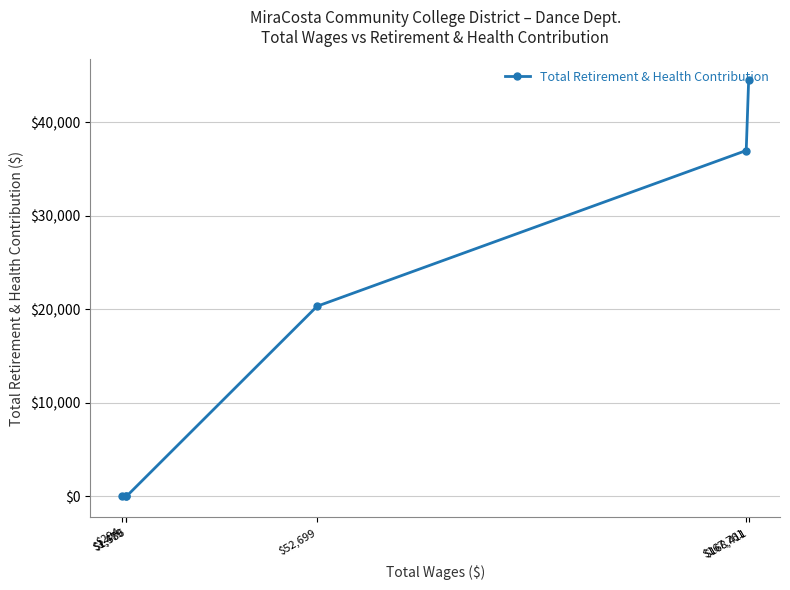

How many data points are above 20333?

2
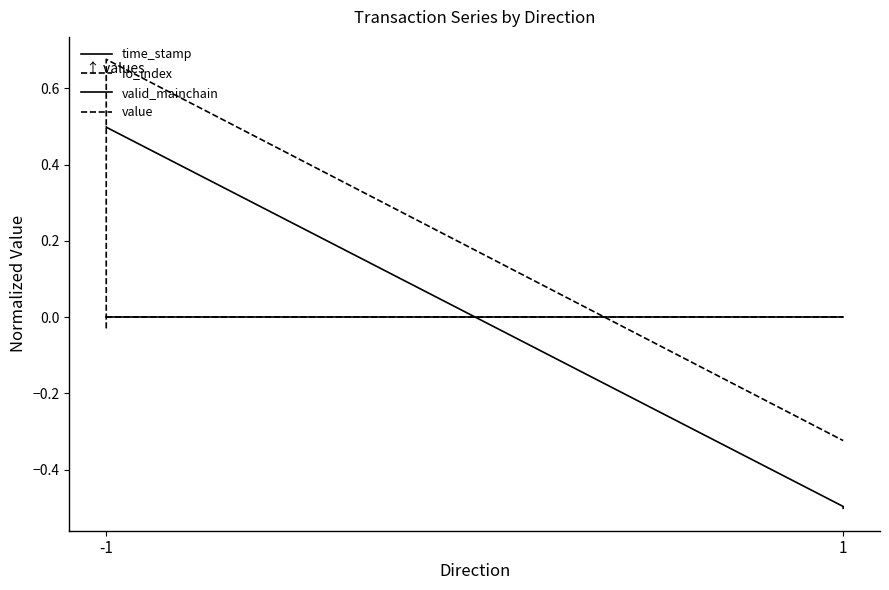

What is the minimum value shown in the chart?

-0.5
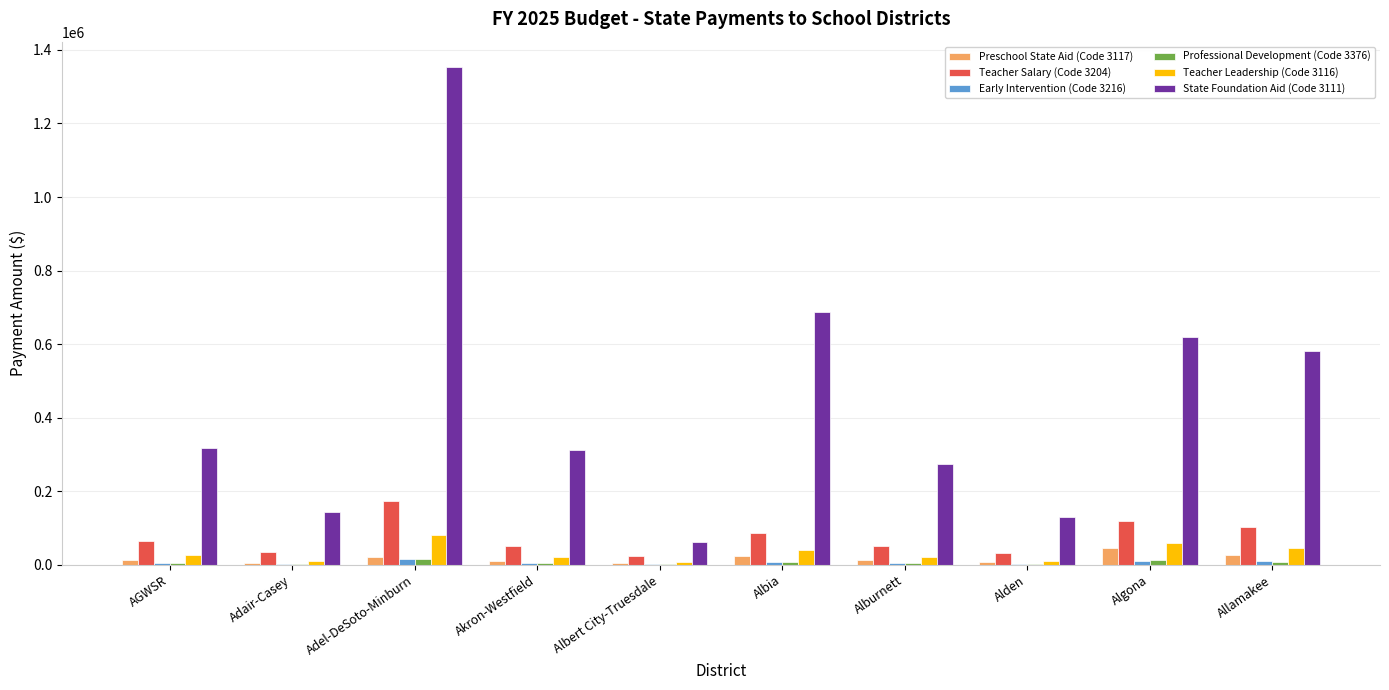

Is the value of Early Intervention (Code 3216) at Albia greater than the value of Teacher Leadership (Code 3116) at Akron-Westfield?

No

***

» **WHAT IS REQUIRED**
Reproduce the listing above with each "value" replaced by "amount" and everything else left as it is. Leave out the pictures.

» **ANSWER AREA**
How many data points are above 20333?

2

What is the minimum amount shown in the chart?

-0.5

Is the amount of Early Intervention (Code 3216) at Albia greater than the amount of Teacher Leadership (Code 3116) at Akron-Westfield?

No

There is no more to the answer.